Elétricos
Geely EX2: o hatch elétrico que superou rivais e virou fenômeno de vendas na China
Redação Portal Carro Eletrificado · há 16h

Foto: Divulgação/Geely
Fonte: Motor1 BrasilA Geely conseguiu um feito relevante no mercado automotivo chinês: seu hatch compacto elétrico, o EX2, assumiu a liderança de vendas no país, superando não apenas SUVs de diferentes categorias, mas também o BYD Dolphin Mini, um dos modelos mais populares entre os elétricos de entrada. Segundo as informações disponíveis, o sucesso do carro está apoiado em três pilares principais: aproveitamento inteligente do espaço interno, preço competitivo e uma proposta de engenharia sem exageros tecnológicos ou estéticos, priorizando o essencial para o consumidor chinês.
Esse tipo de resultado chama atenção porque a China é hoje o mercado mais competitivo e mais avançado do mundo em veículos elétricos, com dezenas de fabricantes disputando espaço em segmentos de entrada que, no Brasil, ainda engatinham.
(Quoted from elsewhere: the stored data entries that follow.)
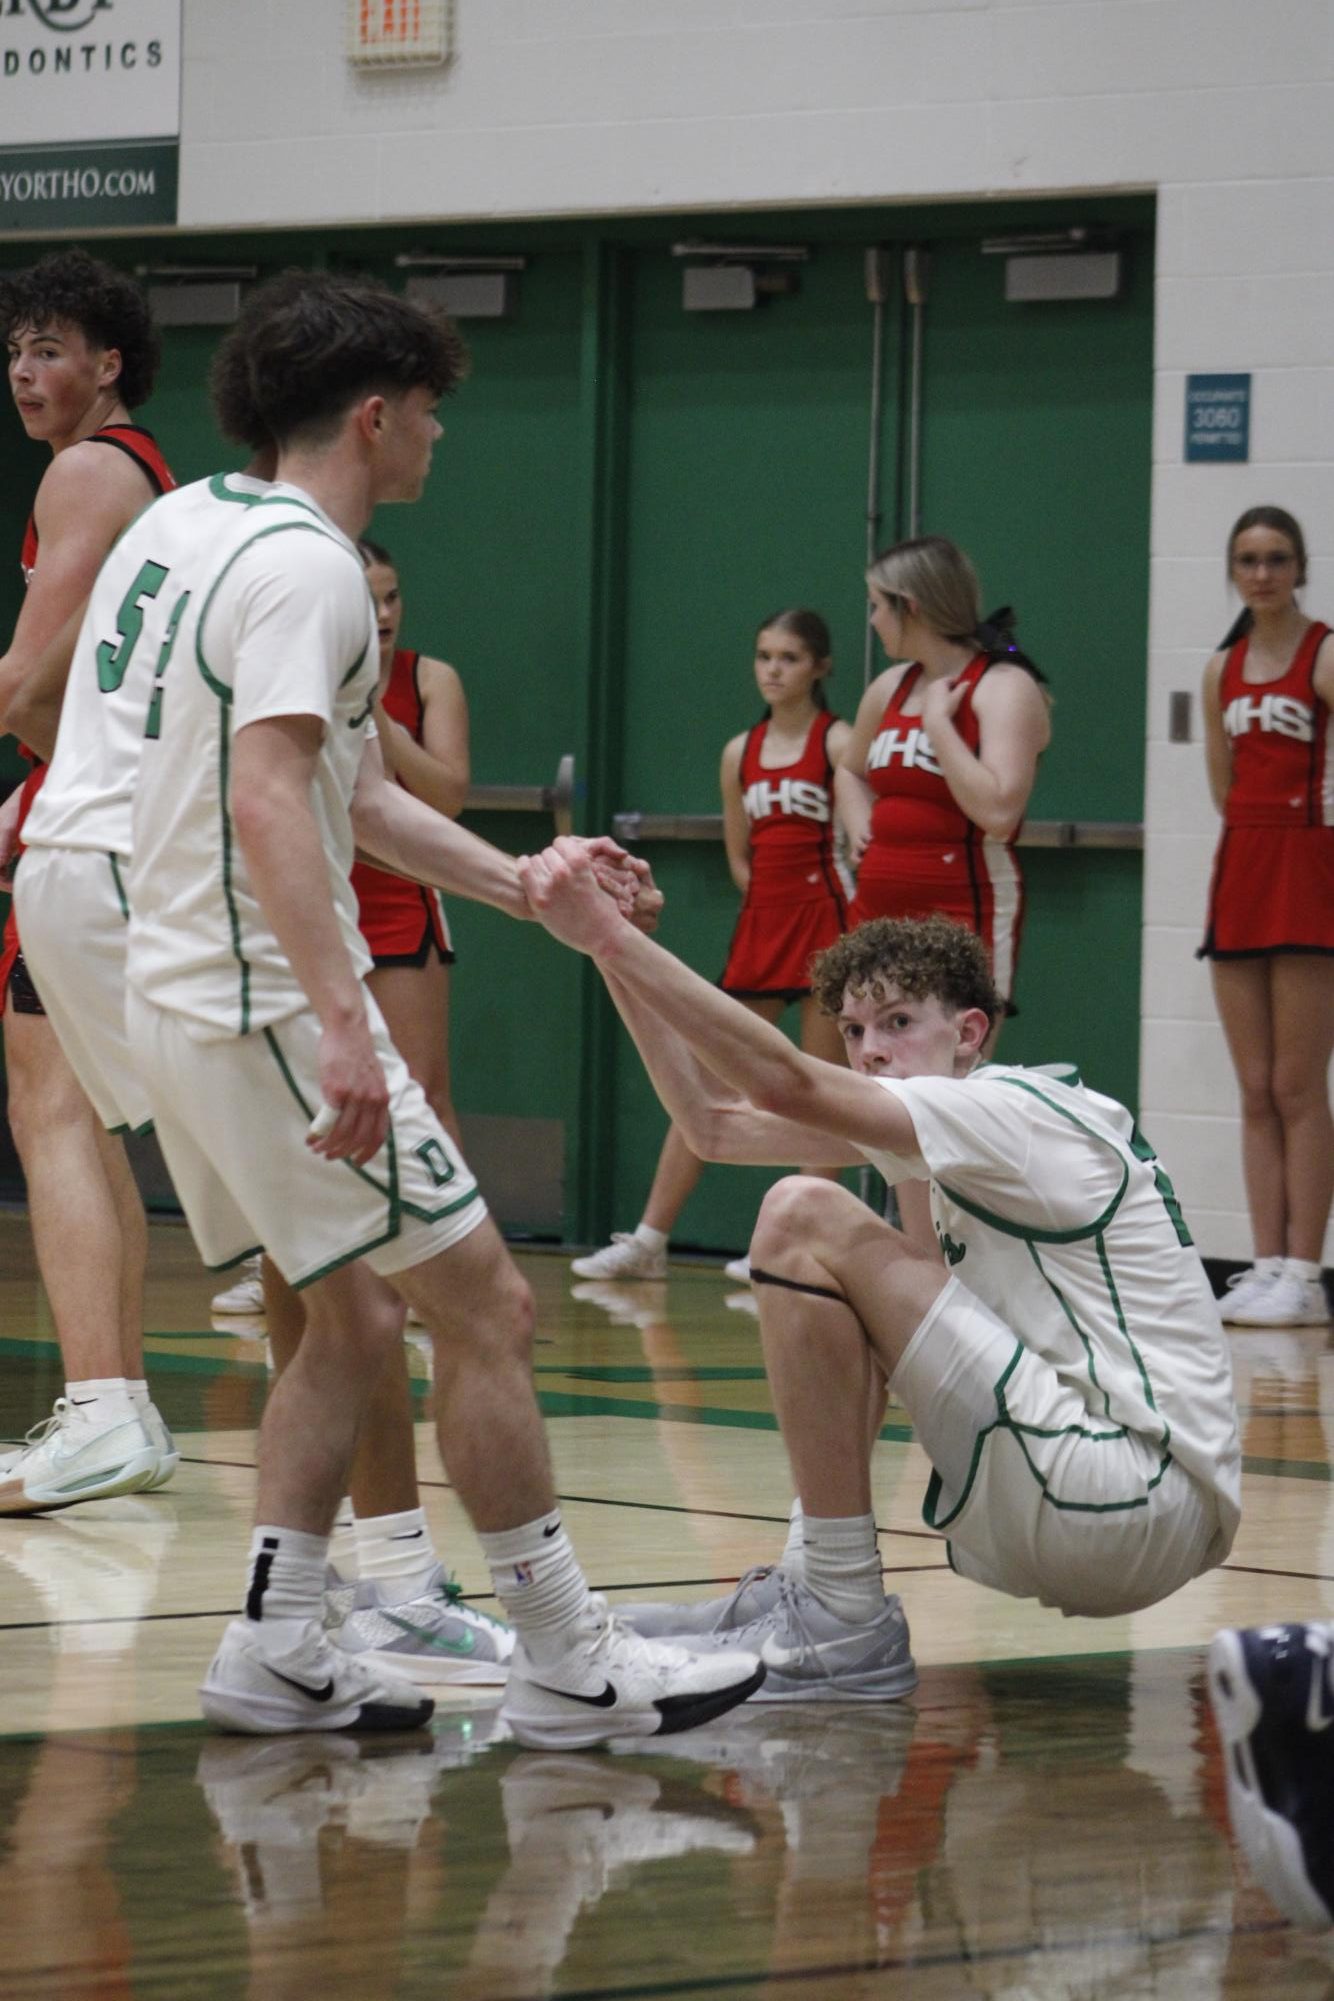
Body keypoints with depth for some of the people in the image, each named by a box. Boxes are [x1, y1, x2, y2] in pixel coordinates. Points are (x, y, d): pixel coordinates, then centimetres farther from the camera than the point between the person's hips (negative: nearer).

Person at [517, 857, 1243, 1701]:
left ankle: (846, 1624, -11)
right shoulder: (959, 1138, 18)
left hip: (1137, 1513, -10)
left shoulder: (1012, 1110, -8)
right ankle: (814, 1590, 17)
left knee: (804, 1218, -12)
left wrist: (608, 934, -19)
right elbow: (717, 1124, 14)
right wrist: (613, 954, 7)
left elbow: (786, 1084, -21)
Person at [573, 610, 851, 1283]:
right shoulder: (740, 754, 12)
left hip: (824, 922, -6)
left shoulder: (836, 742, -4)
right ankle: (649, 1240, 4)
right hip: (759, 925, 6)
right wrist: (772, 900, 4)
Modelos compactos e acessíveis, como o próprio Dolphin Mini, têm sido o motor da eletrificação em massa por lá, funcionando como porta de entrada para consumidores que trocam motores a combustão por elétricos pela primeira vez. O fato de um hatch simples conseguir superar SUVs — segmento que domina as preferências de venda em quase todo o mundo, incluindo o Brasil — reforça uma tendência interessante: quando o preço e a praticidade estão bem equilibrados, o formato do carro se torna secundário para boa parte do público.
Para o consumidor brasileiro, esse tipo de movimento funciona como um termômetro do que pode chegar por aqui nos próximos anos. Marcas chinesas como a própria Geely, a BYD e a GWM têm intensificado a presença no país, e a disputa por elétricos populares — de fato acessíveis, e não apenas “elétricos de entrada” com preços salgados — é uma lacuna real do mercado nacional. Se o EX2 provou na China que dá para vender volume com um projeto enxuto, sem depender de recursos supérfluos, é natural que esse aprendizado sirva de referência para futuros lançamentos destinados a mercados emergentes, incluindo a América Latina.
A leitura editorial aqui vai além do simples resultado de vendas. O caso do Geely EX2 escancara uma mudança de comportamento que fabricantes tradicionais — inclusive brasileiras remanescentes e multinacionais instaladas no país — precisam observar com atenção: o consumidor não está necessariamente em busca do carro mais tecnológico ou do SUV mais imponente, mas sim daquele que resolve o problema de mobilidade com o menor custo possível de aquisição e uso. Isso é ainda mais verdadeiro em mercados emergentes, onde o poder de compra é mais sensível a oscilações econômicas.
Para a Geely, o feito na China é também uma vitrine estratégica. Ao mostrar que consegue competir e vencer em um mercado saturado de opções — inclusive contra a gigante BYD, hoje sinônimo global de elétrico popular —, a marca fortalece sua imagem como fabricante capaz de equilibrar custo e eficiência, um discurso que tende a ser replicado conforme a companhia expande operações fora da Ásia. Do ponto de vista da corrida pela eletrificação, o sucesso do EX2 também sinaliza que a guerra de preços entre montadoras chinesas não deve arrefecer tão cedo — e que o Brasil, à medida que essas marcas aumentam sua presença por aqui, pode se beneficiar dessa disputa com opções de elétricos mais acessíveis do que os praticados atualmente pelo mercado nacional, ainda concentrado em modelos de médio e alto padrão. Resta saber se essa filosofia de “menos é mais” encontrará o mesmo eco em terras brasileiras, onde o gosto por SUVs continua sendo cultural e comercialmente dominante, mas o preço, como sempre, tende a falar mais alto na hora da decisão final de compra.